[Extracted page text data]
========================================================================
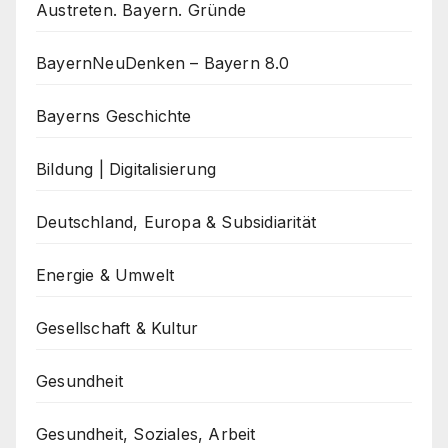
Austreten. Bayern. Gründe
BayernNeuDenken – Bayern 8.0
Bayerns Geschichte
Bildung | Digitalisierung
Deutschland, Europa & Subsidiarität
Energie & Umwelt
Gesellschaft & Kultur
Gesundheit
Gesundheit, Soziales, Arbeit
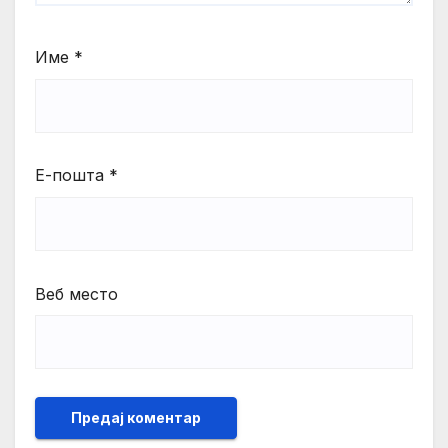
Име
*
Е-пошта
*
Веб место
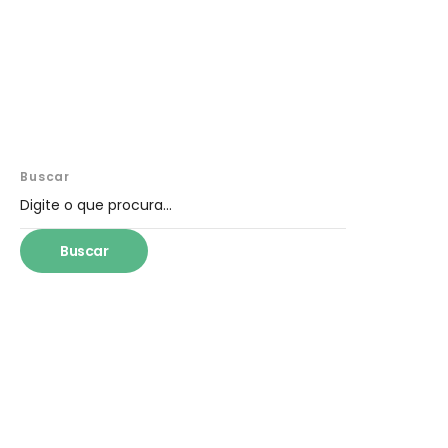
Buscar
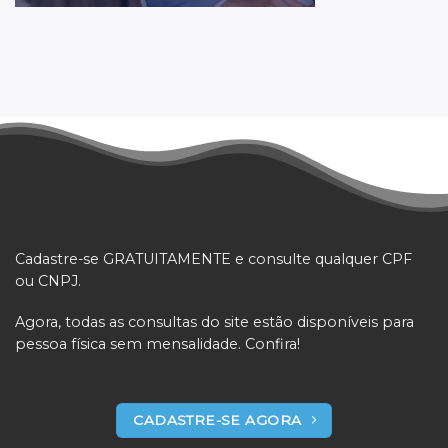
Cadastre-se GRATUITAMENTE e consulte qualquer CPF
ou CNPJ.
Agora, todas as consultas do site estão disponíveis para
pessoa física sem mensalidade. Confira!
CADASTRE-SE AGORA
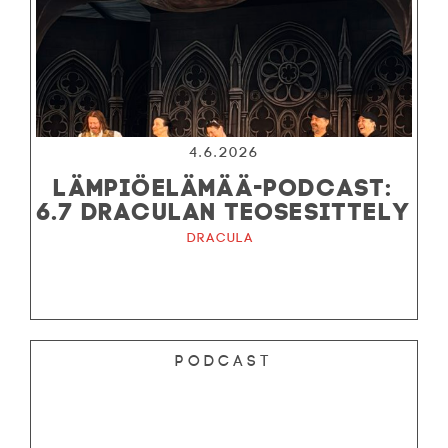
4.6.2026
LÄMPIÖELÄMÄÄ-PODCAST:
6.7 DRACULAN TEOSESITTELY
Dracula
Podcast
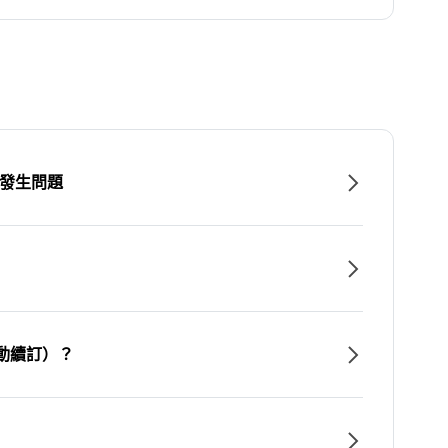
時發生問題
動續訂）？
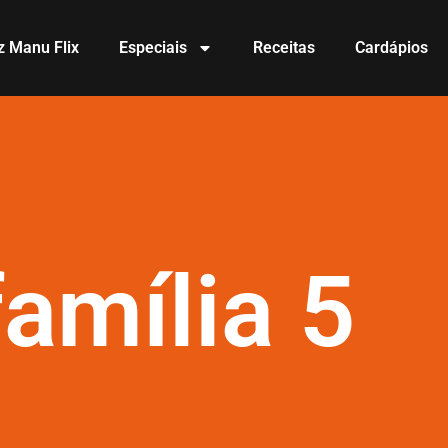
z Manu Flix
Especiais
Receitas
Cardápios
amília 5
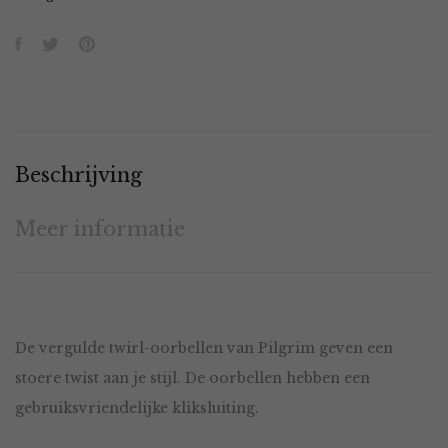
Beschrijving
Meer informatie
De vergulde twirl-oorbellen van Pilgrim geven een
stoere twist aan je stijl. De oorbellen hebben een
gebruiksvriendelijke kliksluiting.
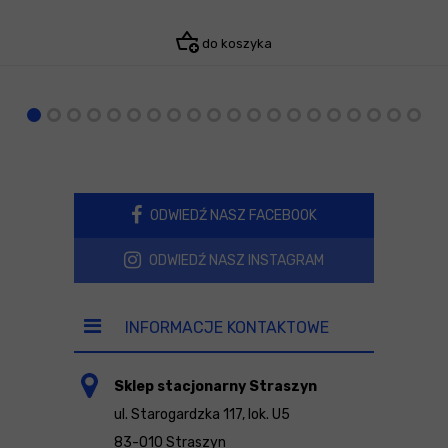
do koszyka
ODWIEDŹ NASZ FACEBOOK
ODWIEDŹ NASZ INSTAGRAM
INFORMACJE KONTAKTOWE
Sklep stacjonarny Straszyn
ul. Starogardzka 117, lok. U5
83-010 Straszyn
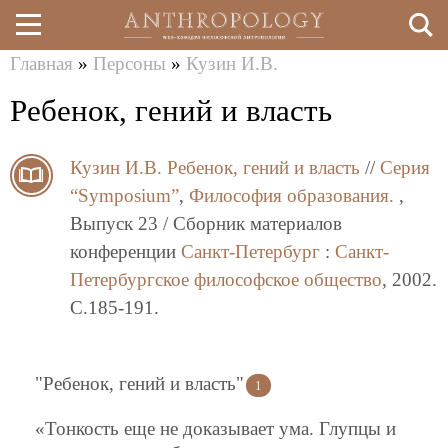
Главная
»
Персоны
»
Кузин И.В.
Перейти
Вы
Ребенок, гений и власть
к
здесь
основному
Кузин И.В.
Ребенок, гений и власть
//
Серия
содержанию
“Symposium”
,
Философия образования.
,
Выпуск 23 / Сборник материалов
конференции
Санкт-Петербург
:
Санкт-
Петербургское философское общество
, 2002.
C.185-191.
"Ребенок, гений и власть"
1
«Тонкость еще не доказывает ума. Глупцы и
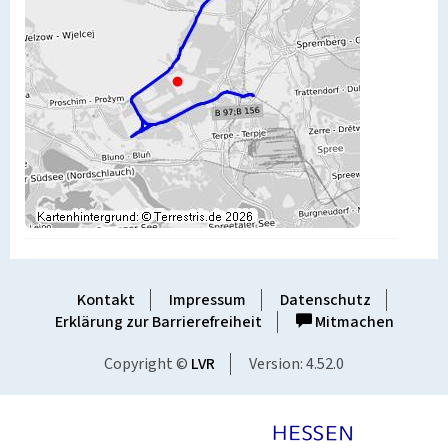
Kontakt
Impressum
Datenschutz
Erklärung zur Barrierefreiheit
Mitmachen
Copyright ©
LVR
Version: 4.52.0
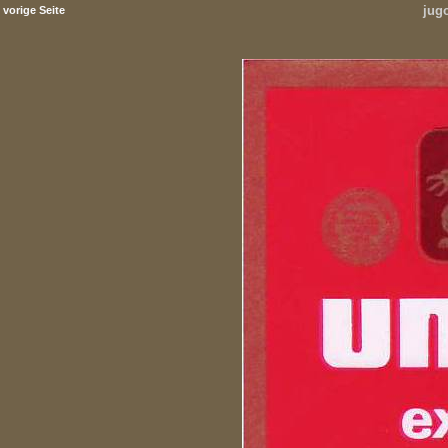
jug
vorige Seite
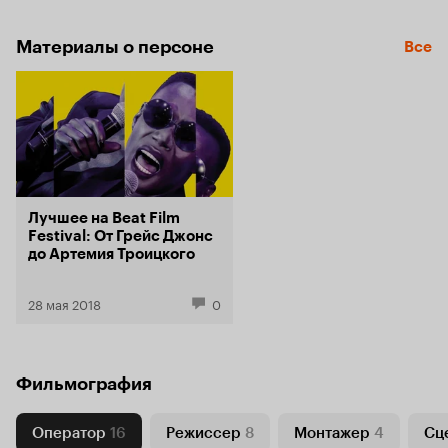
Материалы о персоне
Все
Лучшее на Beat Film
Festival: От Грейс Джонс
до Артемия Троицкого
28 мая 2018
0
Фильмография
Оператор
16
Режиссер
8
Монтажер
4
Сц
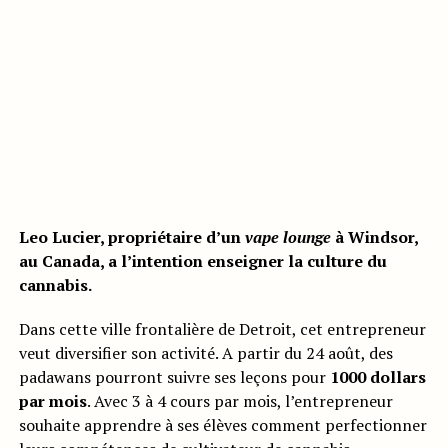
Leo Lucier, propriétaire d’un
vape lounge
à Windsor,
au Canada, a l’intention enseigner la culture du
cannabis.
Dans cette ville frontalière de Detroit, cet entrepreneur
veut diversifier son activité. A partir du 24 août, des
padawans pourront suivre ses leçons pour
1000 dollars
par mois
. Avec 3 à 4 cours par mois, l’entrepreneur
souhaite apprendre à ses élèves comment perfectionner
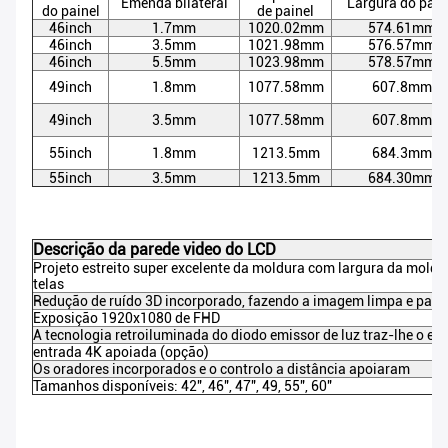
Emenda bilateral
Largura do pain
do painel
de painel
46inch
1.7mm
1020.02mm
574.61mm
46inch
3.5mm
1021.98mm
576.57mm
46inch
5.5mm
1023.98mm
578.57mm
49inch
1.8mm
1077.58mm
607.8mm
49inch
3.5mm
1077.58mm
607.8mm
55inch
1.8mm
1213.5mm
684.3mm
55inch
3.5mm
1213.5mm
684.30mm
Descrição da parede video do LCD
Projeto estreito super excelente da moldura com largura da moldu
telas
Redução de ruído 3D incorporado, fazendo a imagem limpa e para 
Exposição 1920x1080 de FHD
A tecnologia retroiluminada do diodo emissor de luz traz-lhe o efei
entrada 4K apoiada (opção)
Os oradores incorporados e o controlo a distância apoiaram
Tamanhos disponíveis: 42", 46", 47", 49, 55", 60"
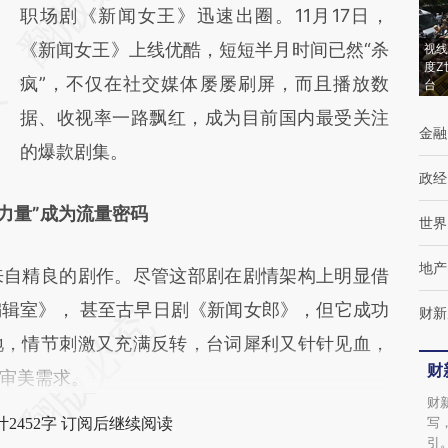
[https://a.caixin.com/hjil018m]
职场剧《新闻女王》迅速出圈。11月17日，
(https://a.caixin.com/hjil018m)提炼总结而
《新闻女王》上线优酷，短短半月时间已然“杀
视线
度Z
成，可能与原文真实意图存在偏差。不代表财
疯”，不仅在社交媒体屡屡刷屏，而且播放数
台
新观点和立场。推荐点击链接阅读原文细致比
据、收视率一路飘红，成为目前国内最受关注
金融
对和校验。
的爆款剧集。
政经
她力量”成为流量密码
世界
地产
自精良的剧作。尽管这部剧在剧情架构上明显借
辑室》， 甚至古早日剧《新闻女郎》，但它成功
财新
地，情节刺激又充满反转，台词犀利又针针见血，
财
审美需求。
财
写
2452字 订阅后继续阅读
引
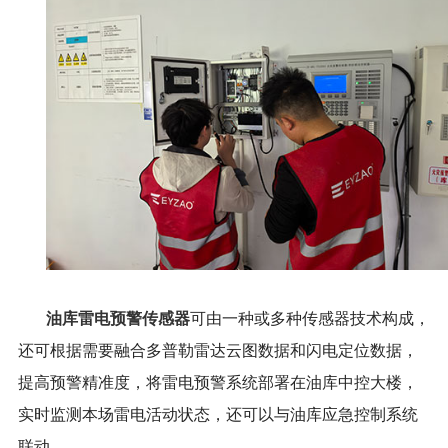
油库雷电预警传感器
可由一种或多种
传感器
技术构成，
还可根据需要融合多普勒雷达云图数据和闪电定位数据，
提高预警精准度，将雷电预警系统
部署在油
库中控大楼
，
实时监测
本场雷电活动状态，还可以
与
油库应急
控制系统
联动。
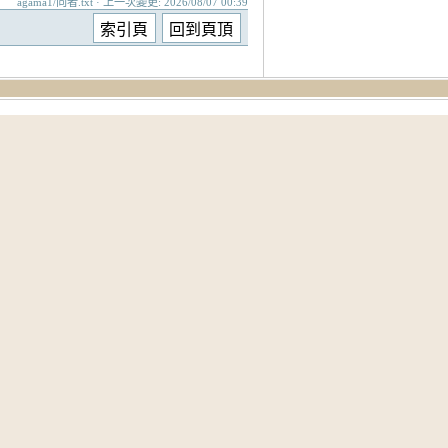
agama1/向者.txt · 上一次變更: 2026/08/07 00:39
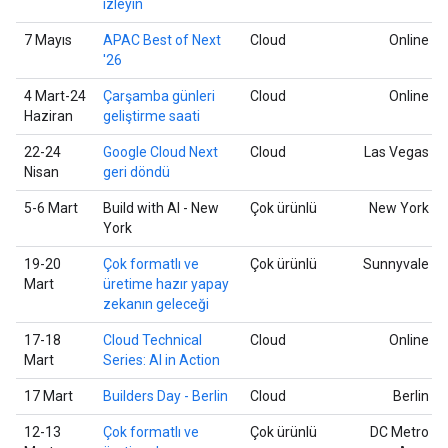
izleyin
7 Mayıs
APAC Best of Next
Cloud
Online
'26
4 Mart-24
Çarşamba günleri
Cloud
Online
Haziran
geliştirme saati
22-24
Google Cloud Next
Cloud
Las Vegas
Nisan
geri döndü
5-6 Mart
Build with AI - New
Çok ürünlü
New York
York
19-20
Çok formatlı ve
Çok ürünlü
Sunnyvale
Mart
üretime hazır yapay
zekanın geleceği
17-18
Cloud Technical
Cloud
Online
Mart
Series: AI in Action
17 Mart
Builders Day - Berlin
Cloud
Berlin
12-13
Çok formatlı ve
Çok ürünlü
DC Metro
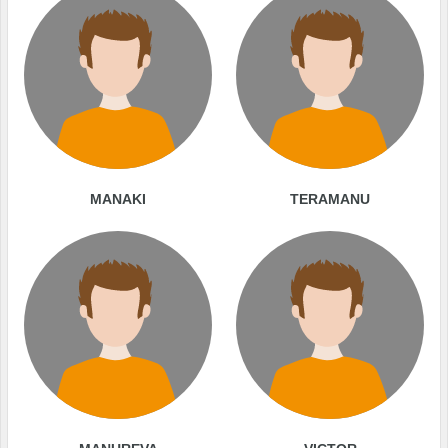
MANAKI
TERAMANU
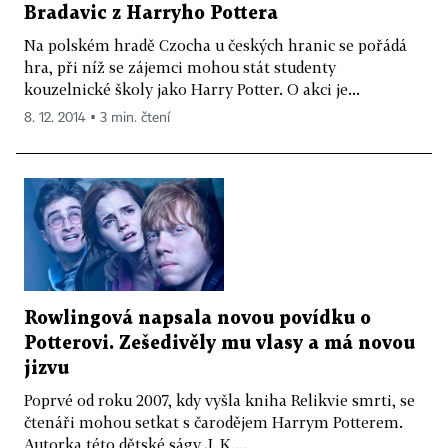
Bradavic z Harryho Pottera
Na polském hradě Czocha u českých hranic se pořádá
hra, při níž se zájemci mohou stát studenty
kouzelnické školy jako Harry Potter. O akci je...
8. 12. 2014 ▪ 3 min. čtení
Rowlingová napsala novou povídku o
Potterovi. Zešedivěly mu vlasy a má novou
jizvu
Poprvé od roku 2007, kdy vyšla kniha Relikvie smrti, se
čtenáři mohou setkat s čarodějem Harrym Potterem.
Autorka této dětské ságy J. K....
========================================================================
## What you need to do
Restate each entry word for word; omit the pictures.

## The answer
Austreten. Bayern. Gründe
BayernNeuDenken – Bayern 8.0
Bayerns Geschichte
Bildung | Digitalisierung
Deutschland, Europa & Subsidiarität
Energie & Umwelt
Gesellschaft & Kultur
Gesundheit
Gesundheit, Soziales, Arbeit
Име
*
Е-пошта
*
Веб место
Buscar
Cadastre-se GRATUITAMENTE e consulte qualquer CPF
ou CNPJ.
Agora, todas as consultas do site estão disponíveis para
pessoa física sem mensalidade. Confira!
CADASTRE-SE AGORA
4.6.2026
LÄMPIÖELÄMÄÄ-PODCAST:
6.7 DRACULAN TEOSESITTELY
Dracula
Podcast
時發生問題
動續訂）？
z Manu Flix
Especiais
Receitas
Cardápios
amília 5
Beschrijving
Meer informatie
De vergulde twirl-oorbellen van Pilgrim geven een
stoere twist aan je stijl. De oorbellen hebben een
gebruiksvriendelijke kliksluiting.
do koszyka
ODWIEDŹ NASZ FACEBOOK
ODWIEDŹ NASZ INSTAGRAM
INFORMACJE KONTAKTOWE
Sklep stacjonarny Straszyn
ul. Starogardzka 117, lok. U5
83-010 Straszyn
Главная
»
Персоны
»
Кузин И.В.
Перейти
Вы
Ребенок, гений и власть
к
здесь
основному
Кузин И.В.
Ребенок, гений и власть
//
Серия
содержанию
“Symposium”
,
Философия образования.
,
Выпуск 23 / Сборник материалов
конференции
Санкт-Петербург
:
Санкт-
Петербургское философское общество
, 2002.
C.185-191.
"Ребенок, гений и власть"
1
«Тонкость еще не доказывает ума. Глупцы и
Kontakt
Impressum
Datenschutz
Erklärung zur Barrierefreiheit
Mitmachen
Copyright ©
LVR
Version: 4.52.0
jug
vorige Seite
Материалы о персоне
Все
Лучшее на Beat Film
Festival: От Грейс Джонс
до Артемия Троицкого
28 мая 2018
0
Фильмография
Оператор
16
Режиссер
8
Монтажер
4
Сц
Leo Lucier, propriétaire d’un
vape lounge
à Windsor,
au Canada, a l’intention enseigner la culture du
cannabis.
Dans cette ville frontalière de Detroit, cet entrepreneur
veut diversifier son activité. A partir du 24 août, des
padawans pourront suivre ses leçons pour
1000 dollars
par mois
. Avec 3 à 4 cours par mois, l’entrepreneur
souhaite apprendre à ses élèves comment perfectionner
Emenda bilateral
Largura do pain
do painel
de painel
46inch
1.7mm
1020.02mm
574.61mm
46inch
3.5mm
1021.98mm
576.57mm
46inch
5.5mm
1023.98mm
578.57mm
49inch
1.8mm
1077.58mm
607.8mm
49inch
3.5mm
1077.58mm
607.8mm
55inch
1.8mm
1213.5mm
684.3mm
55inch
3.5mm
1213.5mm
684.30mm
Descrição da parede video do LCD
Projeto estreito super excelente da moldura com largura da moldu
telas
Redução de ruído 3D incorporado, fazendo a imagem limpa e para 
Exposição 1920x1080 de FHD
A tecnologia retroiluminada do diodo emissor de luz traz-lhe o efei
entrada 4K apoiada (opção)
Os oradores incorporados e o controlo a distância apoiaram
Tamanhos disponíveis: 42", 46", 47", 49, 55", 60"
[https://a.caixin.com/hjil018m]
职场剧《新闻女王》迅速出圈。11月17日，
(https://a.caixin.com/hjil018m)提炼总结而
《新闻女王》上线优酷，短短半月时间已然“杀
视线
度Z
成，可能与原文真实意图存在偏差。不代表财
疯”，不仅在社交媒体屡屡刷屏，而且播放数
台
新观点和立场。推荐点击链接阅读原文细致比
据、收视率一路飘红，成为目前国内最受关注
金融
对和校验。
的爆款剧集。
政经
她力量”成为流量密码
世界
地产
自精良的剧作。尽管这部剧在剧情架构上明显借
辑室》， 甚至古早日剧《新闻女郎》，但它成功
财新
地，情节刺激又充满反转，台词犀利又针针见血，
财
审美需求。
财
写
2452字 订阅后继续阅读
引
油库雷电预警传感器
可由一种或多种
传感器
技术构成，
还可根据需要融合多普勒雷达云图数据和闪电定位数据，
提高预警精准度，将雷电预警系统
部署在油
库中控大楼
，
实时监测
本场雷电活动状态，还可以
与
油库应急
控制系统
联动。
agama1/向者.txt · 上一次變更: 2026/08/07 00:39
izleyin
7 Mayıs
APAC Best of Next
Cloud
Online
'26
4 Mart-24
Çarşamba günleri
Cloud
Online
Haziran
geliştirme saati
22-24
Google Cloud Next
Cloud
Las Vegas
Nisan
geri döndü
5-6 Mart
Build with AI - New
Çok ürünlü
New York
York
19-20
Çok formatlı ve
Çok ürünlü
Sunnyvale
Mart
üretime hazır yapay
zekanın geleceği
17-18
Cloud Technical
Cloud
Online
Mart
Series: AI in Action
17 Mart
Builders Day - Berlin
Cloud
Berlin
12-13
Çok formatlı ve
Çok ürünlü
DC Metro
MANAKI
TERAMANU
Bradavic z Harryho Pottera
Na polském hradě Czocha u českých hranic se pořádá
hra, při níž se zájemci mohou stát studenty
kouzelnické školy jako Harry Potter. O akci je...
8. 12. 2014 ▪ 3 min. čtení
Rowlingová napsala novou povídku o
Potterovi. Zešedivěly mu vlasy a má novou
jizvu
Poprvé od roku 2007, kdy vyšla kniha Relikvie smrti, se
čtenáři mohou setkat s čarodějem Harrym Potterem.
Autorka této dětské ságy J. K....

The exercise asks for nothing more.